I don’t consider something that simple and convenient work, so I’m curious what you mean by “less work”. Do you mean the front ends take 3 minutes to install instead of 5 minutes?
Obviously can’t be down time since you can’t have a less than zero downtime, but what do you mean by “less work”?
I’ll chose to interpret this comment as a joke, but if anyone wants a desktop app for YouTube, check out FreeTube. No ads, subscriptions without a Google account, Sponsorblock integration, videos can be proxied through Invidious if wanted.
Oh it’s okay, if your comment is a joke you probably don’t need to write it.
I meant your comment that I replied to. Suggesting emulating an Android app as the easiest way to watch YouTube on desktop is plain old silly.
It takes 5 minutes and works flawlessly, that seems like a pretty solid choice.
Because:
A) New Pipe is a phone app only.
B) People view YouTube on devices other than phones.
C) People view more websites than just YouTube, on which they also want to block ads.
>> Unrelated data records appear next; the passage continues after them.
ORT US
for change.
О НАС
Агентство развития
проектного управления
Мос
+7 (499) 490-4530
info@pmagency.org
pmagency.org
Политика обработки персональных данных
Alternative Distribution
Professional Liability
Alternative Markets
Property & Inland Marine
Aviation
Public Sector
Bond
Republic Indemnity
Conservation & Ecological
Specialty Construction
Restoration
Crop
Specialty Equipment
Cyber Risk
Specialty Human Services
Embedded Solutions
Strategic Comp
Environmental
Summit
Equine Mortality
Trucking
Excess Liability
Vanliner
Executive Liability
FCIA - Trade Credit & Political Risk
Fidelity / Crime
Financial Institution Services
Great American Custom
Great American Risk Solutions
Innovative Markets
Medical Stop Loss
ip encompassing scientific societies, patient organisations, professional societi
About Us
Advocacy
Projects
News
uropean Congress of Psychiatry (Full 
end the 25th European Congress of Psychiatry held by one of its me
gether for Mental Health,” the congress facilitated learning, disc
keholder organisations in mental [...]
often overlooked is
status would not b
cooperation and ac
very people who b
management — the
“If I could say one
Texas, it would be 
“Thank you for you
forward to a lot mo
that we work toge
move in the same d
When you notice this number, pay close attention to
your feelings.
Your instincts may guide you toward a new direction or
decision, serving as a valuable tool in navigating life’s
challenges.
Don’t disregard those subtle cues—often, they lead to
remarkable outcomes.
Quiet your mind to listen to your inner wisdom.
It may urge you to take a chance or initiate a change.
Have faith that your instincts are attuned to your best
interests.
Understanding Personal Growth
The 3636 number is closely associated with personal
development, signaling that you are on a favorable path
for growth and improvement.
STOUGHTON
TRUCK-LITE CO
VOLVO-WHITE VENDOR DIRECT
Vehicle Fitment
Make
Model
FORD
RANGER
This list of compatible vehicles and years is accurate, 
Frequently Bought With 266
the latter is why you just disable the adblocker on specific sites, instead of uninstalling it completely which leaves you open to all the malware infested ads and shit everywhere.
Disable my adblocker? No thank you. I can’t think of anything I’m not willing to abandon if it won’t work with an adblocker.
plenty of users are uninstalling at one site’s (yt) demand… instead of just whitelisting instead.
Ew
I’ve yet to get a new pipe link to work on phone or desktop. Not sure what I’m doing wrong.
I’m confused about “new pipe links”.
Newpipe is an app. Do you have trouble setting it as a default app for youtube links?
That may be it. There’s a bot on lemme thst responds to all YouTube links with piped links, and I’ve tried to follow those directly. I was unaware of an app. Thanks.
Oh, I didn’t know about the bot. So I guess that’s Piped (https://github.com/TeamPiped/Piped) which is a frontend like invidious (https://github.com/iv-org/invidious) and usually when it doesn’t work switching instance should do the job.
Newpipe is a different project: https://newpipe.net/
On desktop you can also use FreeTube: https://freetubeapp.io/
You could grab BlueStacks or some Android sim and then use the app on your desktop, works like a charm.